Topic Modelling and finding similarity in topics

Question 1

I don't know Gensim Python, but MALLET could be a solution. Assuming you have Java expertise, it shouldn't be too difficult.

Create a cc.mallet.types.InstanceList with your data and fit a cc.mallet.topics.SimpleLDA model. Then, for each cc.mallet.types.Instance (Instances are your documents), compute a divergence metric to each other Instance. For this, you will need to compute the probability of each topic within each Instance, which is slightly tricky. In SimpleLDA, there is an ArrayList<TopicAssignment> data object that holds Instances and their cc.mallet.topics.TopicAssignment.
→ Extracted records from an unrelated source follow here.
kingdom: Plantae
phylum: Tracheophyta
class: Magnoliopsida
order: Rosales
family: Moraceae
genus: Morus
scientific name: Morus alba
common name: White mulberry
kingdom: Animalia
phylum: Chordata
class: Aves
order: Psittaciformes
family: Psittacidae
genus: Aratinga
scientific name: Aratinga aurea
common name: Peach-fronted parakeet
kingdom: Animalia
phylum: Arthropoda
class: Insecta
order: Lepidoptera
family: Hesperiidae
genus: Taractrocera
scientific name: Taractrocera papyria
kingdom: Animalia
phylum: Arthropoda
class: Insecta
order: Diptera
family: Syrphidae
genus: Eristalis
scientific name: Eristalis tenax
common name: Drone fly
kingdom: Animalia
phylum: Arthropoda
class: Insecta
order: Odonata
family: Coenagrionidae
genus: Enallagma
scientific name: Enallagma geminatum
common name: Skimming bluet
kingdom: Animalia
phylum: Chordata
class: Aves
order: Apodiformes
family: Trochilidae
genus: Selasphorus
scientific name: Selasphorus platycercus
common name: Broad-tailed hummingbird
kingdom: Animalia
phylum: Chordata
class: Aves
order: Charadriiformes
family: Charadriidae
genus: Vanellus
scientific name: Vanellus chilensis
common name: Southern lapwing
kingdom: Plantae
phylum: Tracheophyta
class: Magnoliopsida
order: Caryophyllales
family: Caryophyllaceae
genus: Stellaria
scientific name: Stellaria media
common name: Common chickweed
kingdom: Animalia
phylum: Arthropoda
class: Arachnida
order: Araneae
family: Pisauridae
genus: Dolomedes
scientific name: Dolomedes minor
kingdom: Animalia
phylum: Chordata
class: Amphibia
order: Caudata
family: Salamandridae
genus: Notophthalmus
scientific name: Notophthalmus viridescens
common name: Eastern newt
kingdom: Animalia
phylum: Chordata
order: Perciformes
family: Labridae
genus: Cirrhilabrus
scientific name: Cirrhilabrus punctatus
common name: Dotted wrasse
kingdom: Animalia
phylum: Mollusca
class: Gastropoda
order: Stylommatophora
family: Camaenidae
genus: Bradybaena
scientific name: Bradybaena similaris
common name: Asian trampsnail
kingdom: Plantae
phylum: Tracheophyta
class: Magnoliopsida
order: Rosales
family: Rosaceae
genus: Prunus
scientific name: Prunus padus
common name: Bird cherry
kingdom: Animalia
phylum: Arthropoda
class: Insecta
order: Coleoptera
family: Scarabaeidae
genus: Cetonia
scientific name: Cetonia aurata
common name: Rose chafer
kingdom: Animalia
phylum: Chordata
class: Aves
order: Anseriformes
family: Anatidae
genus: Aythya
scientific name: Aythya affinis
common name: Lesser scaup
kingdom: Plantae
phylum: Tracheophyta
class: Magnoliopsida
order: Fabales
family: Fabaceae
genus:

A TopicAssignment contains a cc.mallet.types.LabelSequence called topicSequence, which holds the the topic assignment for each word. You will need to loop through this to get counts for each topic. Then, the the probability of topic i in document j is simply (#words assigned to topic i in doc j) / (total words in doc j). Store these probabilities and use them to compute the divergence metric of your choice (e.g., KL divergence).

Question 2

Mallet is a very easy tool to explore. Instead of using a JAVA implementation of Mallet you can directly execute the binary files which are available here: http://mallet.cs.umass.edu/download.php. You need not even code to generate files like topic distribution in documents. While training topics with mallet using train-topics option, you can specify a file for mallet to write this distribution for you.

After download, just type mallet --help and you can get a list of many things which you can do using mallet. They are self explanatory and very easy to understand.